Retries feel harmless in isolation. One request fails, you try again. But in aggregate, retries are how small failures turn into big ones.

When a dependency slows down, timeouts fire and clients retry. Queues grow, workers surge, and the dependency slows further. You have created a feedback loop—a “thundering herd” where the herd is made of your own systems.

The Failure Spiral

Retries do not create capacity; they create load. The pattern is predictable and lethal:

  1. Latency spikes: Callers hit their timeouts.
  2. Synchronized Retries: Callers try again, usually all at once.
  3. Load Multiplication: The dependency receives more traffic precisely when it is least able to handle it.
  4. Queue Saturation: Work cannot complete, so workers pull more tasks, multiplying the pressure.
  5. Total Collapse: Everything fails, including services that were healthy a minute ago.

What to Bound

If you want retries, you need limits that hold under stress. During an incident, “try again” becomes “try harder.” You must bound these four areas:

1. Bound the Attempts

Have a maximum count. Infinite retries are not resilience; they are denial.

2. Bound the Time

Set a total time budget per operation. If the budget is spent, stop. Otherwise, you turn a slow dependency into a thread pool starvation problem.

3. Bound Concurrency

Limit how many in-flight calls you allow to a dependency. Use breakers, bulkheads, or per-dependency pools to ensure retries don’t overwhelm both sides.

4. Bound the Queue

Queues are stored latency and stored load. Cap your queue depth or age. When you hit the limit, choose an explicit behavior: drop, shed, or degrade.

Back Off Like You Mean It

If retries are synchronized, they amplify spikes.

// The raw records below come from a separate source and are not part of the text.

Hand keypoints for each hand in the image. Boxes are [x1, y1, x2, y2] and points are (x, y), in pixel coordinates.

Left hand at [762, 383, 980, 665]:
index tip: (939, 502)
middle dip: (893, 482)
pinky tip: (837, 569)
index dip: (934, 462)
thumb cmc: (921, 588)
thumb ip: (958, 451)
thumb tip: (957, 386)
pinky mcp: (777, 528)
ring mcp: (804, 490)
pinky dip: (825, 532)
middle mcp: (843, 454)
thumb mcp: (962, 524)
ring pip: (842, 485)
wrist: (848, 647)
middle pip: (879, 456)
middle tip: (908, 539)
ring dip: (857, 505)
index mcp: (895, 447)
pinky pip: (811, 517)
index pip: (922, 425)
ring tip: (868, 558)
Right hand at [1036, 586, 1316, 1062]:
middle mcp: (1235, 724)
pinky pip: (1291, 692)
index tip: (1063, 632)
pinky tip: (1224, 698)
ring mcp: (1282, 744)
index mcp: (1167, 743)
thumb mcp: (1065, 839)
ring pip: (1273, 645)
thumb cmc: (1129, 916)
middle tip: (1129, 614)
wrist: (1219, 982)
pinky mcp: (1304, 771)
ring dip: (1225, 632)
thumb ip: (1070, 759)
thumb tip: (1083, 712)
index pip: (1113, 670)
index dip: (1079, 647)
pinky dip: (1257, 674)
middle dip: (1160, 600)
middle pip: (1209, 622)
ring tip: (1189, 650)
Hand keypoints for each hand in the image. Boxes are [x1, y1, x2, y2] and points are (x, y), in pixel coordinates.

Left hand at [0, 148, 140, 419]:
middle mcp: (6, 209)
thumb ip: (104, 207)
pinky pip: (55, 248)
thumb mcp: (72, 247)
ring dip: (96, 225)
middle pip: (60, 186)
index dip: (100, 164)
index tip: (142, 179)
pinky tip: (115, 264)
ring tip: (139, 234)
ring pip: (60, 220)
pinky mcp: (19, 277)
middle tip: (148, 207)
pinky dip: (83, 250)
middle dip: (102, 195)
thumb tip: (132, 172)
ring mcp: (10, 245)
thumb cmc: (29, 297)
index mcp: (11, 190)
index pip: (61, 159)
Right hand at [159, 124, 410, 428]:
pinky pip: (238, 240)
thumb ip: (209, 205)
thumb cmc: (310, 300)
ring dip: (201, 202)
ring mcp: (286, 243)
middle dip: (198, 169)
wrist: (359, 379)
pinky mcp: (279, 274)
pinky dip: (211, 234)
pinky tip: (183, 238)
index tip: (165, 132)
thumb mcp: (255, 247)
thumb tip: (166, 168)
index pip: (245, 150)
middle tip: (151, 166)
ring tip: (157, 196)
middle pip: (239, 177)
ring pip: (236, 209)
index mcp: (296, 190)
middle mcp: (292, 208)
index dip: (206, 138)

Use exponential backoff with jitter. The goal isn’t just to be “polite”—it’s to break synchronization across your fleet so they don’t all strike at once.

Know What to Drop

Dropping work is uncomfortable because it is explicit, but it is better than a total outage. Do not retry:

  • Non-idempotent operations that cannot be safely deduped.
  • Stale work that will be irrelevant by the time it completes.
  • Low-priority tasks that can be replaced by a fallback like “last-known-good.”

How Breakers Stop the Spiral

Circuit breakers don’t make the dependency healthy; they stop you from piling on. A breaker does two jobs:

  1. It stops callers from generating load when failure is evident.
  2. It forces you to pick a fallback behavior instead of “retry until it works.”

The Practical Rule: Retries should be a last resort behind constraints, not a default comfort blanket. If you do not have bounds, you do not have a retry strategy—you have an incident multiplier.